Task directions: Check each line of the data below for the word "Κικίλιας". How many lines have it? Answer with the number alone.

══ Exercise data

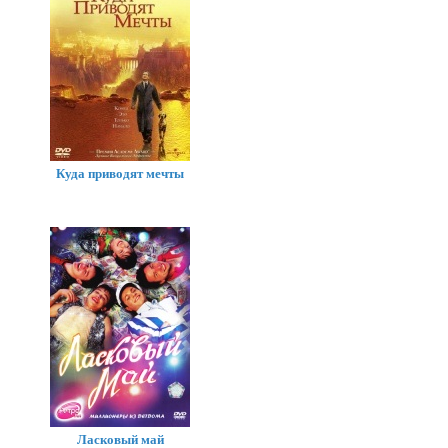
Куда приводят мечты
Ласковый май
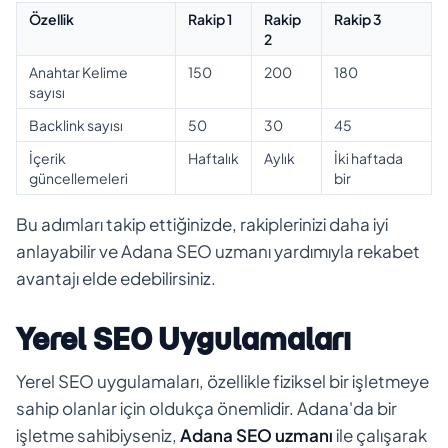
Özellik
Rakip 1
Rakip
Rakip 3
2
Anahtar Kelime
150
200
180
sayısı
Backlink sayısı
50
30
45
İçerik
Haftalık
Aylık
İki haftada
güncellemeleri
bir
Bu adımları takip ettiğinizde, rakiplerinizi daha iyi
anlayabilir ve Adana SEO uzmanı yardımıyla rekabet
avantajı elde edebilirsiniz.
Yerel SEO Uygulamaları
Yerel SEO uygulamaları, özellikle fiziksel bir işletmeye
sahip olanlar için oldukça önemlidir. Adana'da bir
işletme sahibiyseniz,
Adana SEO uzmanı
ile çalışarak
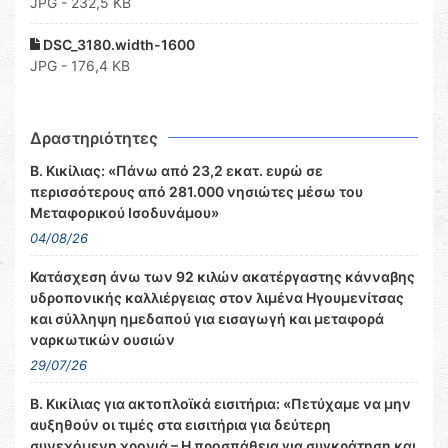
JPG - 232,5 KB
DSC_3180.width-1600
JPG - 176,4 KB
Δραστηριότητες
Β. Κικίλιας: «Πάνω από 23,2 εκατ. ευρώ σε
περισσότερους από 281.000 νησιώτες μέσω του
Μεταφορικού Ισοδυνάμου»
04/08/26
Κατάσχεση άνω των 92 κιλών ακατέργαστης κάνναβης
υδροπονικής καλλιέργειας στον λιμένα Ηγουμενίτσας
και σύλληψη ημεδαπού για εισαγωγή και μεταφορά
ναρκωτικών ουσιών
29/07/26
Β. Κικίλιας για ακτοπλοϊκά εισιτήρια: «Πετύχαμε να μην
αυξηθούν οι τιμές στα εισιτήρια για δεύτερη
συνεχόμενη χρονιά – Η προσπάθεια για συγκράτηση και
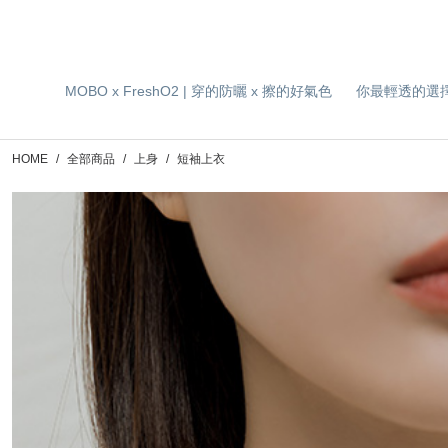
MOBO x FreshO2 | 穿的防曬 x 擦的好氣色
你最輕透的選
HOME
全部商品
上身
短袖上衣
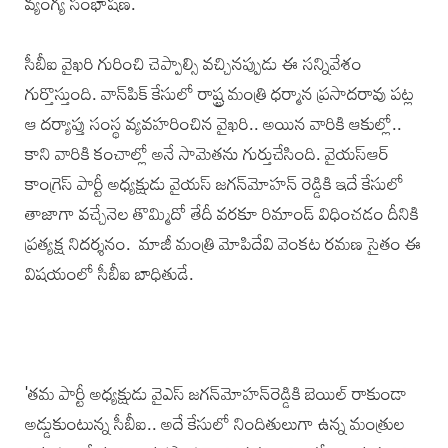
వ్యంగ్య సంభాషణ.
సీబీఐ వైఖరి గురించి చెప్పాల్సి వచ్చినప్పుడు ఈ సన్నివేశం
గుర్తొస్తుంది. వాన్‌పిక్ కేసులో రాష్ట్ర మంత్రి ధర్మాన ప్రసాదరావు పట్ల
ఆ దర్యాప్తు సంస్థ వ్యవహరించిన వైఖరి.. అయిన వారికి ఆకుల్లో..
కాని వారికి కంచాల్లో అనే సామెతను గుర్తుచేసింది. వైయస్ఆర్
కాంగ్రెస్ పార్టీ అధ్యక్షుడు వైయస్ జగన్‌మోహన్ రెడ్డికి ఇదే కేసులో
తాజాగా వచ్చేనెల తొమ్మిదో తేదీ వరకూ రిమాండ్ విధించడం దీనికి
ప్రత్యక్ష నిదర్శనం. మాజీ మంత్రి మోపిదేవి వెంకట రమణ సైతం ఈ
విషయంలో సీబీఐ బాధితుడే.
'తమ పార్టీ అధ్యక్షుడు వైఎస్ జగన్‌మోహన్‌రెడ్డికి బెయిల్ రాకుండా
అడ్డుకుంటున్న సీబీఐ.. అదే కేసులో నిందితులుగా ఉన్న మంత్రుల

════

Output below: 2